I found this abstract:
"Abstract—The technical evolution of Wi-Fi networks has made it possible to attain very high speeds for delivering content to users. However multicast transmissions never received the same level of attention as unicast transmissions in the IEEE802.11n standard."
Now that I understand how multicast gets treated in 802.11 (the rate locking) it appears that multicast only really useful to wired networks. Well, unless all the clients on an AP are around the same rate of speed or there are enough clients on the AP to equal out the time it takes to send the packet at that fixed rate.
Soooooooooooooo, bummer. I kinda wanted to see "radio" done on a radio network. Oh well.
[...edit...]
It appears that some people are working on the problem:
HIMAC: High Throughput MAC Layer Multicasting in Wireless Networks
http://web.cse.ohio-state.edu/~prasun/publications/conf/mass06.pdf
So, I guess there is some hope.
I agree that multicast would be extremely useful in our network. Among other things, it's the natural way to implement a roundtable -- something most hams are already familiar with.
But as KG6JEI explained, WiFi has a serious problem with multicast -- at least for user traffic at any appreciable data rate. Radio channel quality can vary widely, and to adapt to this WiFi provides a wide range of physical data rates: not just different channel symbol rates but also different numbers of bits per symbol and different FEC code rates. The list of available modes (and the range of data rates) only increases with each new version of WiFi.
Unicast (point-to-point) WiFi exchanges are acknowledged at the link level so they can adapt rather easily by picking, on a packet-by-packet basis, the fastest modulation/coding scheme supported by both ends and the channel quality. But multicasts are not acknowledged, so there's no easy way for the transmitter to know what data rate to use. The transmitter could use the lowest data rate it had previously used to send unicast traffic to anybody, but there may be newcomers on the channel. And besides, channel quality can continuously vary.

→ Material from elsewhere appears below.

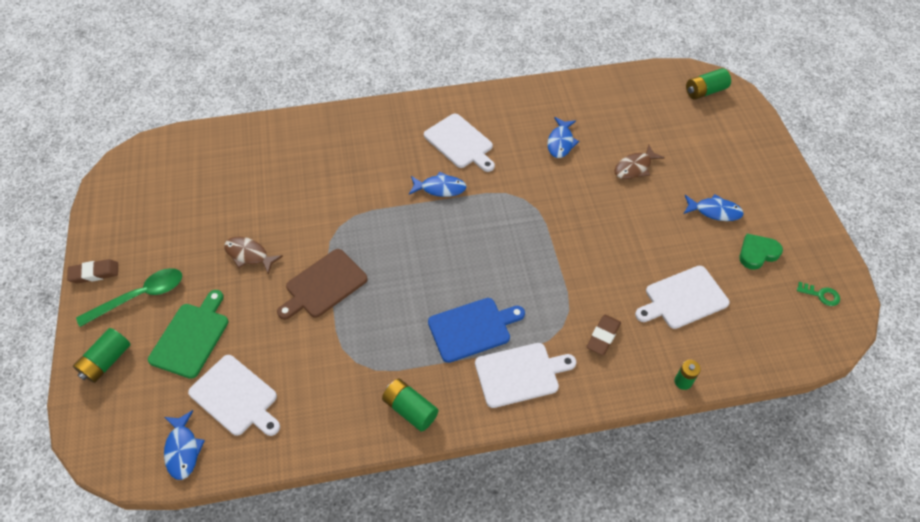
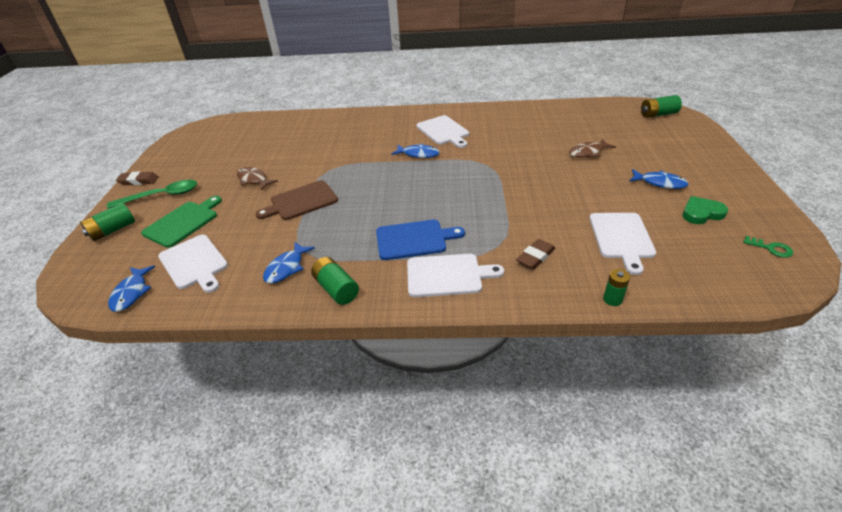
camera: 15 degrees right, 15 degrees down
blue fish [547,117,579,158] -> blue fish moved to [263,242,315,284]
white cutting board [635,266,730,329] -> white cutting board turned 75 degrees counterclockwise [589,213,656,275]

This is enough of a problem in regular WiFi networks that some access points (like mine from Engenius) implement "multicast optimization". The access point keeps a list of associated clients, so when it receives a multicast packet from the Ethernet for transmission over the WIFI interface it unicast a separate copy to each associated station. The usual unicast link mechanism then picks the optimum data rate for each client and ensures, with an ACK, that it got there.
This may seem inefficient, but let's say your access point has only a half dozen associated stations, all of which can receive 54 Mb/s. All six unicasts will still take only about 11% of the time it would have taken to send a single multicast at 1 Mb/s, the lowest 802.11 data rate (not counting channel turnaround and ACK overhead).
The access point can further optimize things by snooping on IGMP (Internet Group Management Protocol) and sending the unicast copies only to clients that indicate membership in the group. (This is already common practice on many access points and Ethernet switches.)
The fact that many access points already implement features like this, plus the fact that they're only really doable in access point mode (aka "managed" or "base station" mode) makes me think that we should seriously reconsider the current use of "ad-hoc" mode in the mesh network. I can think of several other important benefits this may provide, and it's something that should be experimented with.